Data for this task:
[Start of Attachment]
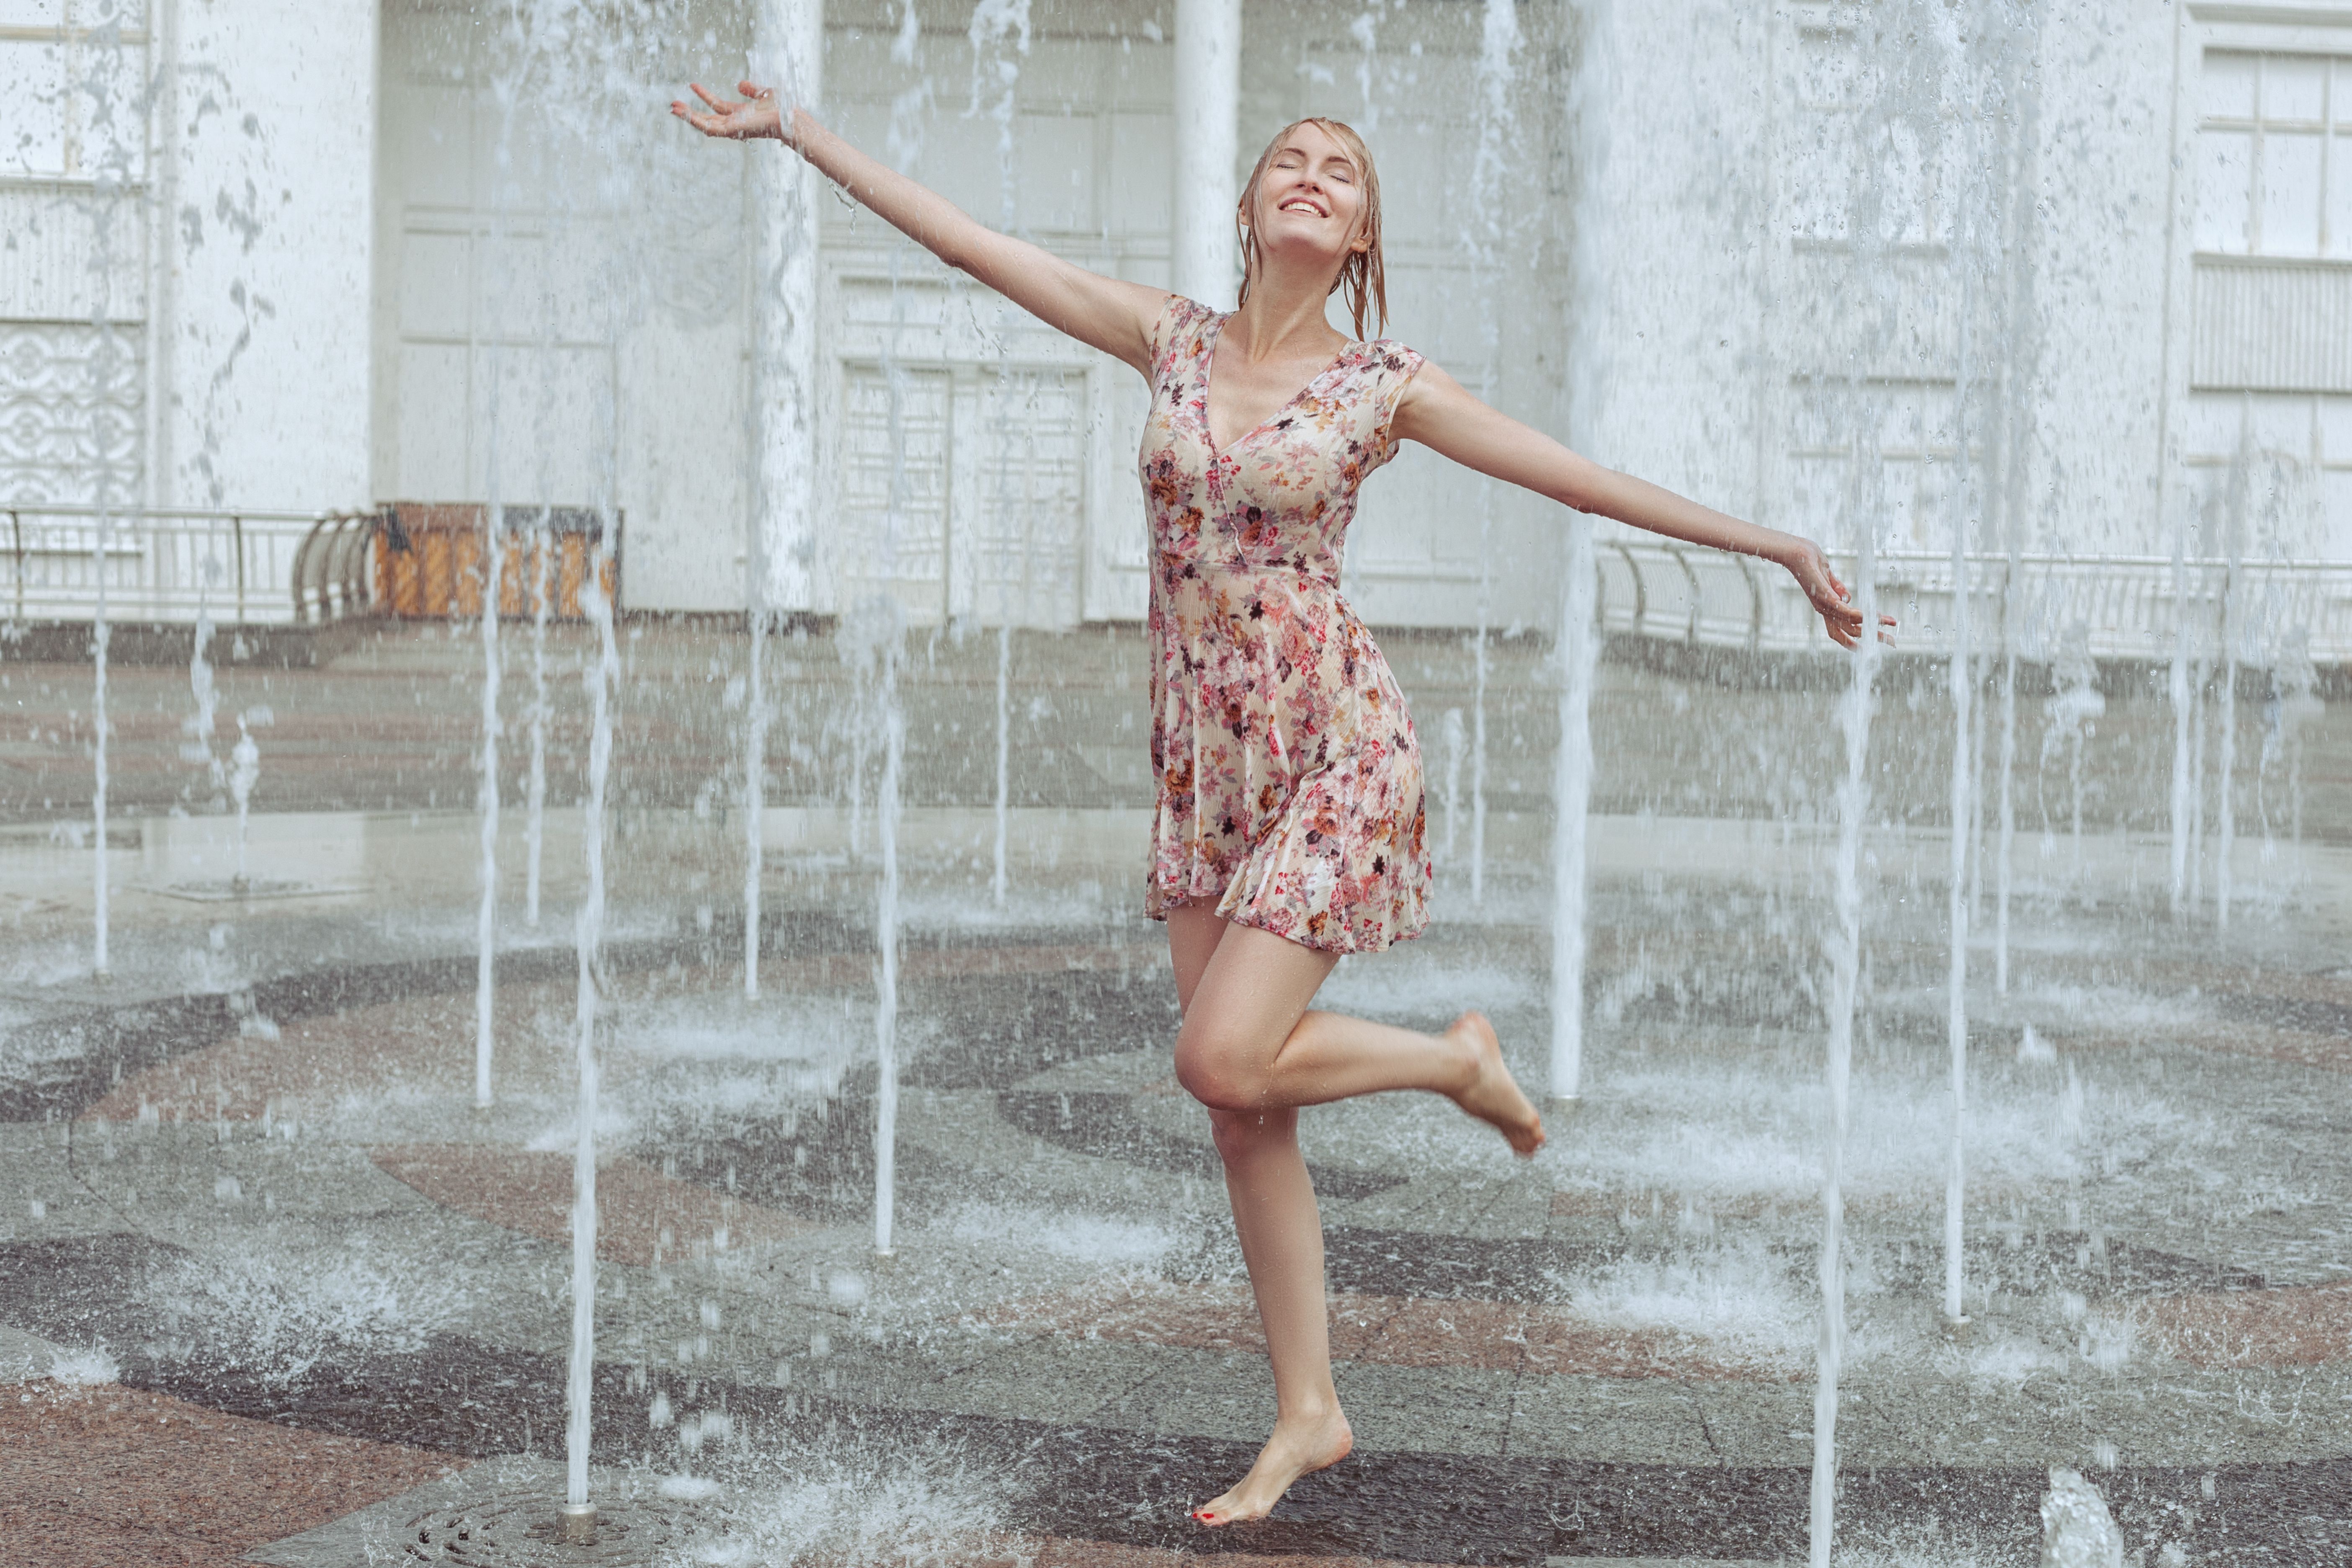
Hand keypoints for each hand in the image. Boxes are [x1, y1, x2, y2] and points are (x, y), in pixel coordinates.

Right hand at [670, 80, 796, 145]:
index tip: (692, 84)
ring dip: (688, 117)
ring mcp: (732, 128)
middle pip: (707, 118)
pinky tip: (683, 112)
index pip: (718, 106)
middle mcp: (735, 123)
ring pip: (704, 125)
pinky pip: (708, 128)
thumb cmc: (782, 108)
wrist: (788, 116)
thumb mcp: (763, 92)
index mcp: (741, 114)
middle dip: (690, 112)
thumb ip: (751, 89)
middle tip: (673, 104)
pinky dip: (694, 121)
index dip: (704, 95)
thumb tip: (739, 84)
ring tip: (673, 108)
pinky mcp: (730, 131)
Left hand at [1778, 535, 1893, 649]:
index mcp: (1826, 608)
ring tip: (1891, 622)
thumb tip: (1849, 599)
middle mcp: (1824, 610)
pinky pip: (1842, 609)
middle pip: (1850, 631)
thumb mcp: (1827, 578)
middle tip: (1892, 642)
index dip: (1852, 642)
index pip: (1840, 631)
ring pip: (1851, 621)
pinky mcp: (1823, 594)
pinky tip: (1869, 616)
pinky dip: (1856, 615)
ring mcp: (1823, 604)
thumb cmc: (1809, 562)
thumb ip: (1837, 589)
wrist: (1796, 552)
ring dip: (1873, 623)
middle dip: (1872, 637)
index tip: (1869, 648)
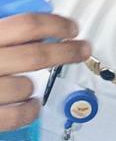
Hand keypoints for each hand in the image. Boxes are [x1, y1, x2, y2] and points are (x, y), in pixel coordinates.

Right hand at [0, 13, 89, 131]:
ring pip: (26, 87)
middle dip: (66, 52)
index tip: (71, 28)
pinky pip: (17, 117)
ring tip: (25, 83)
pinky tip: (29, 105)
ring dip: (32, 85)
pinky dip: (28, 111)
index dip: (55, 24)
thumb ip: (1, 26)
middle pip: (37, 55)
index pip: (27, 24)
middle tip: (82, 49)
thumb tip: (36, 23)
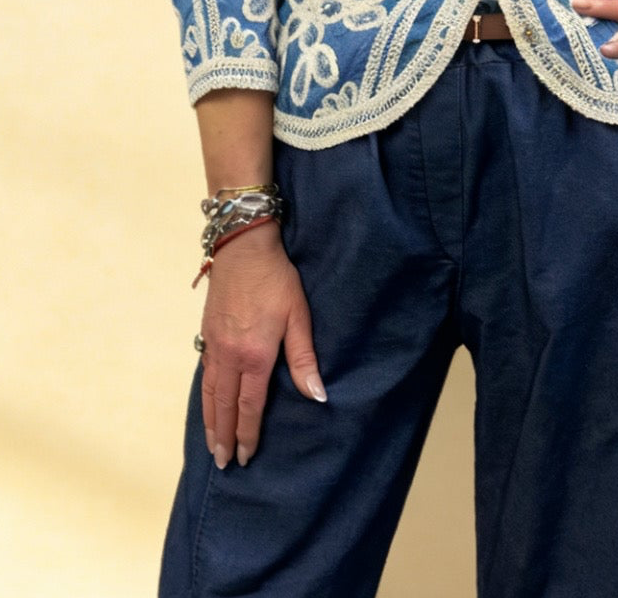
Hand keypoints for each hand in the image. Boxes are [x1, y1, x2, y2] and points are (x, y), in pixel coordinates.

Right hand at [198, 221, 326, 468]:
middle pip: (225, 406)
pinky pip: (204, 375)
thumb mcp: (299, 315)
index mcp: (255, 355)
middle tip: (224, 463)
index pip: (249, 405)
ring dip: (210, 422)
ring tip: (212, 445)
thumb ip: (304, 358)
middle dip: (225, 436)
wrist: (243, 247)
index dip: (248, 433)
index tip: (246, 456)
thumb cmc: (277, 279)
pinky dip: (204, 397)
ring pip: (210, 393)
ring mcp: (214, 345)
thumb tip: (318, 395)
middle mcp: (230, 356)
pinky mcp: (207, 334)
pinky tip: (208, 405)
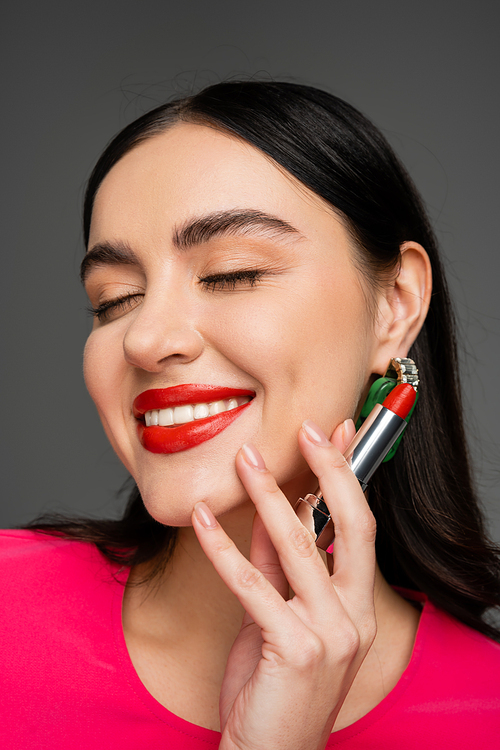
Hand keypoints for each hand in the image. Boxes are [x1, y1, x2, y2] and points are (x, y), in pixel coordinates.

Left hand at [191, 419, 376, 749]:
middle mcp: (355, 617)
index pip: (359, 527)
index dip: (348, 477)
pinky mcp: (294, 650)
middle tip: (308, 429)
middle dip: (331, 471)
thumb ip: (277, 565)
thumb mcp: (279, 617)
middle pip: (352, 527)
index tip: (338, 434)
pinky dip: (223, 546)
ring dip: (268, 496)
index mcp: (358, 606)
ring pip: (298, 547)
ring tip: (246, 457)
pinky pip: (252, 584)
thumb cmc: (275, 688)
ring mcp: (330, 635)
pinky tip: (203, 518)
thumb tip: (271, 509)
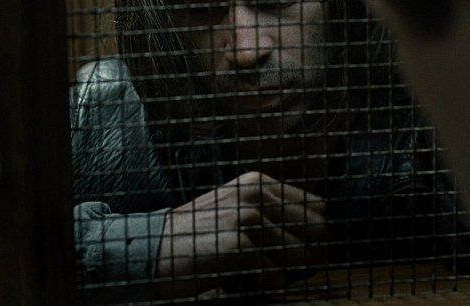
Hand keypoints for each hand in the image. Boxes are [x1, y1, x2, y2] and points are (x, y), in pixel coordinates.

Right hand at [155, 171, 326, 296]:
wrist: (151, 249)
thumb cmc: (198, 236)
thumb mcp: (236, 208)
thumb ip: (272, 212)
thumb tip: (319, 238)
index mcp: (259, 183)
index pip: (319, 207)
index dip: (316, 235)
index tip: (302, 254)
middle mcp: (256, 193)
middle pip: (318, 230)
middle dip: (309, 257)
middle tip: (286, 271)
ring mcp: (247, 217)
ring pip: (300, 256)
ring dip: (285, 274)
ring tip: (259, 274)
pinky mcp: (237, 245)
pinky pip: (275, 276)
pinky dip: (264, 285)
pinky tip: (242, 279)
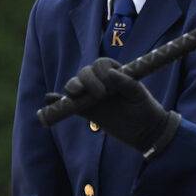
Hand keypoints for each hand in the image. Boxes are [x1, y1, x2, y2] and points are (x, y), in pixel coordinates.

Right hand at [51, 57, 179, 155]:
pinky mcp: (86, 111)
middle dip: (87, 80)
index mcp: (114, 72)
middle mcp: (100, 81)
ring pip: (75, 86)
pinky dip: (58, 102)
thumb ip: (126, 83)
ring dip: (72, 88)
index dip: (101, 72)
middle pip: (84, 73)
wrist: (145, 131)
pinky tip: (50, 100)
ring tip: (76, 94)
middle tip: (101, 95)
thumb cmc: (145, 108)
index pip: (100, 64)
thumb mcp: (139, 94)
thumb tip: (110, 74)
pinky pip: (69, 104)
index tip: (109, 86)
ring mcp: (91, 96)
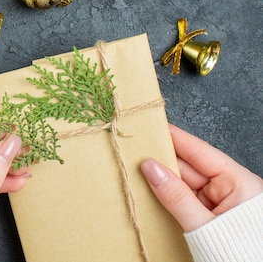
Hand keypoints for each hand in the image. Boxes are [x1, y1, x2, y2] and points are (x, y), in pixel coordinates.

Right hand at [141, 124, 262, 231]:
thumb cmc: (240, 253)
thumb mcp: (203, 224)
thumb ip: (175, 196)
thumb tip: (150, 168)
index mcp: (239, 182)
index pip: (200, 151)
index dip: (176, 138)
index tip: (152, 126)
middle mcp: (230, 188)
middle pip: (189, 166)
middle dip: (162, 159)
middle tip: (134, 149)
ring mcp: (219, 202)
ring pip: (184, 183)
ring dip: (162, 178)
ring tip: (136, 168)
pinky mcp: (210, 215)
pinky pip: (185, 198)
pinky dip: (167, 195)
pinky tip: (149, 189)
[End of Attachment]
Work instructions:
Work out the number of lines in this listing that include the word "Right". Reply with that number only.

Answer to the exercise:
6